The world is increasingly becoming a glacier graveyard. In a study published at the end of February, scientists from 35 research teams determined that glaciers worldwide have lost an average of 273 billion tons of ice per year since 2000. An “alarming increase” has been recorded over the last ten years.
Michael Zemp, one of the co-leaders of the study, categorized the figure. “The 273 billion tonnes of ice lost annually amounts to what the entire global population consumes in 30 years, assuming three litres per person and day,” said the glaciologist from Switzerland.
The dramatic state of the glaciers can be observed worldwide. For example in the Alps, which scientists predict will be largely free of glaciers by 2100. Or in the polar regions, where temperatures are rising even faster than the global average and where the supposedly “eternal ice” is melting away like an ice ball in a waffle on a hot summer’s day. And also the region around Mount Everest, the highest mountain on earth, is no exception.

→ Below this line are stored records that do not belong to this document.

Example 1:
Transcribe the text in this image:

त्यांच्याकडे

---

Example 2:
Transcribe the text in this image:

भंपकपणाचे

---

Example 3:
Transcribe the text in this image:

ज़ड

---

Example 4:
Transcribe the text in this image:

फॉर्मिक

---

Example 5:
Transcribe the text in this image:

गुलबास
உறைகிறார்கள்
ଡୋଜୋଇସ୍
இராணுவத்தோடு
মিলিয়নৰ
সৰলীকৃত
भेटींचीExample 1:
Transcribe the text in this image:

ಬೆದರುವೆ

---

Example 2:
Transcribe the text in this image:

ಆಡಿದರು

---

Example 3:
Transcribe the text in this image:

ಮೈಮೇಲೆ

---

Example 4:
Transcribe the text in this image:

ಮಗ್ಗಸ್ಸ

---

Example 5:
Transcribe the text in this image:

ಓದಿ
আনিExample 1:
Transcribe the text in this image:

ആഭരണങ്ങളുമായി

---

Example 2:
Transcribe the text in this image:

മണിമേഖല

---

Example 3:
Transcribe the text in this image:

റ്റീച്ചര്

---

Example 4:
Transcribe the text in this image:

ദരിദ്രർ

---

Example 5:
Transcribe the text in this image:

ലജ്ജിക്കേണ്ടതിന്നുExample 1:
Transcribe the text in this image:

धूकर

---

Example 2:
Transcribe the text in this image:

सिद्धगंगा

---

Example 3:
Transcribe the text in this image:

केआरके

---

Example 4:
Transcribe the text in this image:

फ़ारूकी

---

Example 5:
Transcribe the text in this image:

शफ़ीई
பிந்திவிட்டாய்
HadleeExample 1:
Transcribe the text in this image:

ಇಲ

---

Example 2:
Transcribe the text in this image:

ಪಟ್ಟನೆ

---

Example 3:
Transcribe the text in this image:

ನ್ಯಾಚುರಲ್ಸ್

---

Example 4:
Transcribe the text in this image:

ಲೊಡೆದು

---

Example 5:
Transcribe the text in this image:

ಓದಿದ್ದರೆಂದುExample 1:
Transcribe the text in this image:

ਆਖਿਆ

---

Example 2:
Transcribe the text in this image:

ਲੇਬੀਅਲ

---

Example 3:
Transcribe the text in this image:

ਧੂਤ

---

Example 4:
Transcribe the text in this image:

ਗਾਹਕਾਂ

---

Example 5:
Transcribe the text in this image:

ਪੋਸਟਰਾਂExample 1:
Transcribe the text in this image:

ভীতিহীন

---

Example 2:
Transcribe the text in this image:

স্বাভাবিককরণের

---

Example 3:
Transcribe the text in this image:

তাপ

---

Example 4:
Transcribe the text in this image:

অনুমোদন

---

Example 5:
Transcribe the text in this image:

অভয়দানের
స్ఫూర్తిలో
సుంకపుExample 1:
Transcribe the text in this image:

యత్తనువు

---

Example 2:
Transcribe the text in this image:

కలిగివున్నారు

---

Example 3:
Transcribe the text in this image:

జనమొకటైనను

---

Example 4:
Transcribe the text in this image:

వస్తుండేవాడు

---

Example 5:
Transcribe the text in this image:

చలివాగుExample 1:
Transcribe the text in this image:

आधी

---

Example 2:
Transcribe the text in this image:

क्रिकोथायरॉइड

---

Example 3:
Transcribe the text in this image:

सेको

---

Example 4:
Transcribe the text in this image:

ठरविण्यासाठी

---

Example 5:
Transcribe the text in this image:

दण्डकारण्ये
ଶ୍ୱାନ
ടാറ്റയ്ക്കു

British scientific expedition conducts research in the Western Cwm this spring
The snow disappears there even in winter, and the ice retreats even at altitudes above 6,000 meters. According to calculations by US scientists, the South Col of Mount Everest at almost 8,000 meters could be completely ice-free by 2050.

During the climbing season this spring, British scientists want to test their hypothesis in the Western Cwm, the valley above the Khumbu Icefall up to the Lhotse flank. They assume that the intense radiation from the sun into the valley causes the snow to melt even at air temperatures below freezing. According to the scientists, if the meltwater subsequently freezes again, it could possibly warm the snow by several degrees, resulting in glacier ice that is much closer to the melting point than previously realized.
Will the Khumbu Glacier disappear by the middle of the 22nd century?
In 2020, a team of scientists led by British geoscientist Ann Rowan predicted that even “under a moderate warming scenario” of the global climate, the Khumbu Glacier would probably lose 59 percent of its ice volume by 2100 and 94 percent by 2200 – “accompanied by a dynamic shutdown that causes the death of this iconic glacier by 2160 CE,” as the researchers reported at the time.

The hundreds of climbers attempting Everest this year and the Icefall Doctors will also be able to observe the changing conditions on the mountain: More bare ice on the route, thus an increased risk of rock fall, increasingly larger crevasses in the Khumbu Icefall. But these are rather luxury problems compared to the effects of glacier retreat on the mountain peoples in the Himalayas or elsewhere in the world.
On the occasion of today’s first “World Day for Glaciers”, the United Nations warns: “Rising global temperatures are causing glaciers to retreat at an alarming rate, leading to water scarcity, rising sea levels, and increasing the chances of natural disasters like floods or landslides.”
People in the Everest region got a foretaste of this in August 2024, when the natural dam of a glacial lake burst and the masses of water and mud devastated a large part of the mountaineer’s village of Thame.